Protecting Computers on Untrusted Domains
Applies To: System Center Data Protection Manager 2010
Installing Agents on Computers on Untrusted Domains
You can install a DPM protection agent on a computer using DPMAgentinstaller.exe (DPMAgentInstall_X64.exe) from the DPM setup DVD.
After installing the agent, you need to run SetDpmServer and specify the local user credentials which would be used for authentication. A local user account will be created and the DPM protection agent would be configured to use this account for authentication.
Syntax: SetDpmServer.exe -dpmServerName <serverName> -isNonDomainServer -userName <userName>
| Parameter | Description |
|---|---|
-IsNonDomainServer |
Specifies that this server is in a workgroup or an untrusted domain. |
-UserName |
Creates an NT user account with the specified username for this server to communicate with DPM server. This option should be used along with -IsNonDomainServer. |
-ProductionServerDnsSuffix |
In case there are multiple DNS suffixes configured for this server, ProductionServerDnsSuffix represents the DNS suffix which DPM server will use to communicate with this server. |
-DpmServerName |
Name of the DPM server. FQDN if DPM server and protected computer are accessible to each other using FQDNs. NETBIOS if DPM server and protected computer are accessible to each other using NETBIOS names. |
Attaching a Computer on an Untrusted Domain to the DPM Server
The steps to attach a computer on an untrusted domain using DPM Administrator Console are as follows.

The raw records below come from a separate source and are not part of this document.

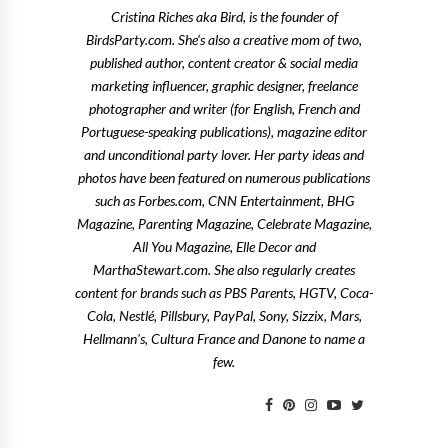
Cristina Riches aka Bird, is the founder of
BirdsParty.com. She's also a creative mom of two,
published author, content creator & social media
marketing influencer, graphic designer, freelance
photographer and writer (for English, French and
Portuguese-speaking publications), magazine editor
and unconditional party lover. Her party ideas and
photos have been featured on numerous publications
such as Forbes.com, CNN Entertainment, BHG
Magazine, Parenting Magazine, Celebrate Magazine,
All You Magazine, Elle Decor and
MarthaStewart.com. She also regularly creates
content for brands such as PBS Parents, HGTV, Coca-
Cola, Nestlé, Pillsbury, PayPal, Sony, Sizzix, Mars,
Hellmann's, Cultura France and Danone to name a
few.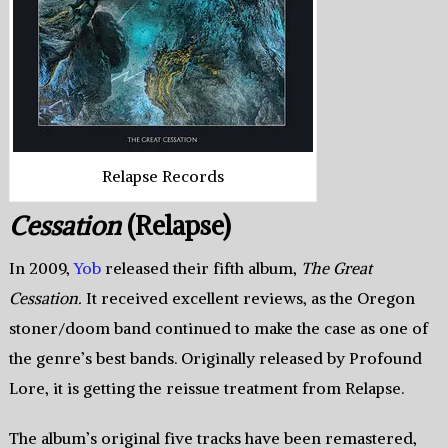
Relapse Records
Cessation
(Relapse)
In 2009,
Yob
released their fifth album,
The Great
Cessation.
It received excellent reviews, as the Oregon
stoner/doom band continued to make the case as one of
the genre’s best bands. Originally released by Profound
Lore, it is getting the reissue treatment from Relapse.
The album’s original five tracks have been remastered,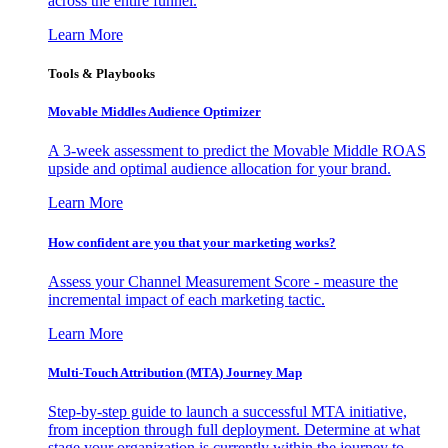
across the entire funnel.
Learn More
Tools & Playbooks
Movable Middles Audience Optimizer
A 3-week assessment to predict the Movable Middle ROAS
upside and optimal audience allocation for your brand.
Learn More
How confident are you that your marketing works?
Assess your Channel Measurement Score - measure the
incremental impact of each marketing tactic.
Learn More
Multi-Touch Attribution (MTA) Journey Map
Step-by-step guide to launch a successful MTA initiative,
from inception through full deployment. Determine at what
stage your organization is currently within the journey to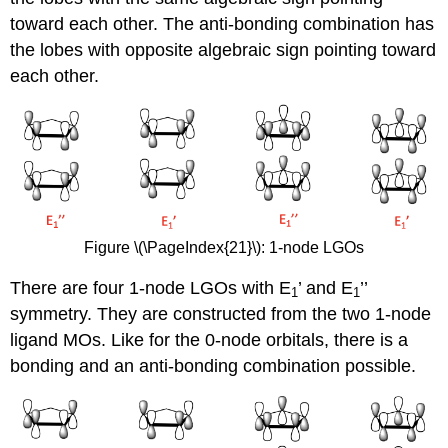
toward each other. The anti-bonding combination has
the lobes with opposite algebraic sign pointing toward
each other.
Figure \(\PageIndex{21}\): 1-node LGOs
There are four 1-node LGOs with E
’ and E
’’
1
1
symmetry. They are constructed from the two 1-node
ligand MOs. Like for the 0-node orbitals, there is a
bonding and an anti-bonding combination possible.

Start the Protection Agent Installation Wizard from the DPM Administrator Console.
Select Attach and click Next.
Enter the computer name, user name and password for the computer you want to attach to. This should be the same as the login credentials specified during agent installation on that computer. Click Next.
Review the information on the Summary page and click Install if the information is correct. Click Close once the attach action is successful.
Attaching Computers using DPM Management Shell
You can also attach a computer on an untrusted domain through DPM Management shell using Attach-NonDomainServer script.
Syntax: Attach-NonDomainServer.ps1 -DPMServername [Name of DPM server] -PSName [Protected computer] -Username [username]
This script registers the specified computer to be protected with this DPM computer, creates a local user account using the specified credentials and configures DPM to use these credentials to authenticate to the computer.
Important
DPM agent must be installed and SetDpmServer.exe must be run on the computer, before attaching the computer to DPM server using the DPM Administrator Console or Management shell.
Important
If you use NetBIOS name of the DPM server in the SetDPMServer command, you must use the NetBIOS for the protected computer also during attach and vice versa if you are using FQDN.